Quale impatto potrebbe avere questa conversione?
"Aumenterebbe notevolmente la superficie coltivata. Mendoza aveva 2.000 ettari di ciliegio, attualmente siamo a 700. Il volume non è diminuito perché si produce con una qualità migliore. L'idea sarebbe quella di recuperare quest'area, di produrre come si produce con la produttività attuale e di cercare nuovi mercati proprio in questa zona privilegiata".
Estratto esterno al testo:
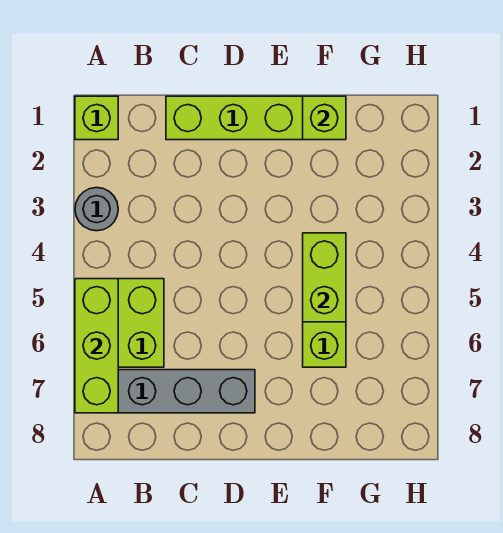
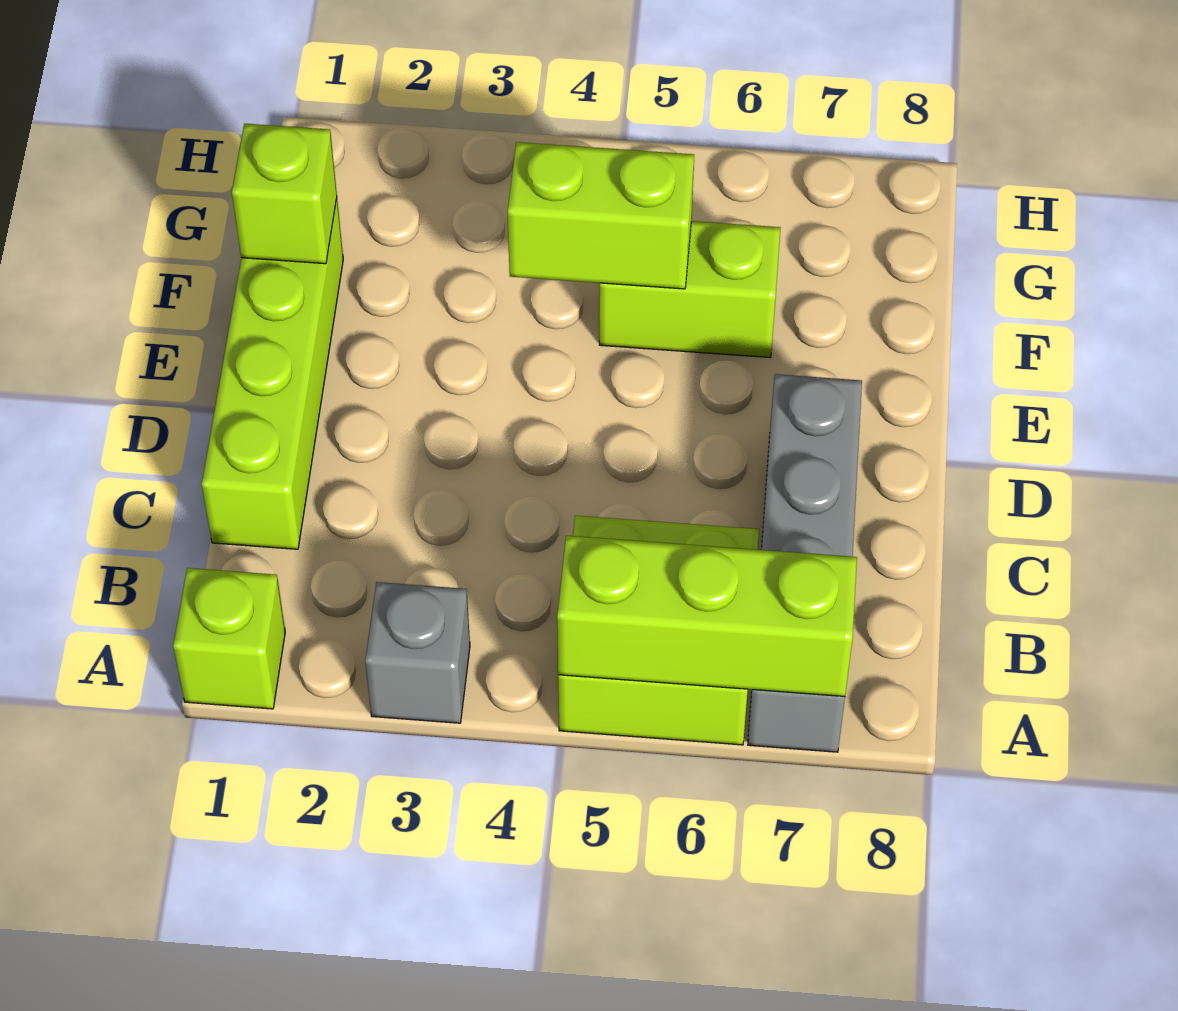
grey 1x1 round brick [75,188,118,231] -> grey 1x1 brick [365,582,470,723]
"È un progetto bello e ambizioso, a cui stiamo lavorando da anni. Per noi è stato difficile attirare nuovi investitori, proprio perché nel Paese c'è una certa dose di risentimento e di sfiducia".
Siete alla ricerca di investitori stranieri?
"Il maggior successo è stato ottenuto dai produttori locali, non dall'estero, per ora. All'evento sono venute molte persone dal Cile, dagli Stati Uniti e dalla Colombia, interessate a investire. Vedremo cosa succederà".
In caso contrario, c'è sempre il rischio che il Cile ci superi, come è successo con i mirtilli
"Credo che la nostra differenziazione sia quella di Mendoza, con i primi frutti e poi con la qualità. Questo ci distingue dal Cile, che non ha un mercato interno dove collocare gli scarti dell'esportazione, ma deve inviare tutta la frutta che produce, e le rese sono di solito inferiori. Quindi la frutta argentina è molto ben catalogata grazie alla separazione che facciamo tra esportazione e mercato interno".
Secondo i registri, Mendoza ha tra i 30 e i 40 produttori, situati principalmente nella Valle dell'Uco e nell'oasi del Nord. Su 700 ettari, praticamente la metà della superficie nazionale di ciliegie, nella provincia si ottengono circa 5.000 tonnellate di ciliegie destinate al consumo fresco. Di questa cifra, il 90% è destinato ai mercati di Buenos Aires, Rosario e Cordoba, con ottimi rendimenti per i frutti precoci, e il 10% viene esportato. Il sud, invece, si concentra maggiormente sull'attività di esportazione.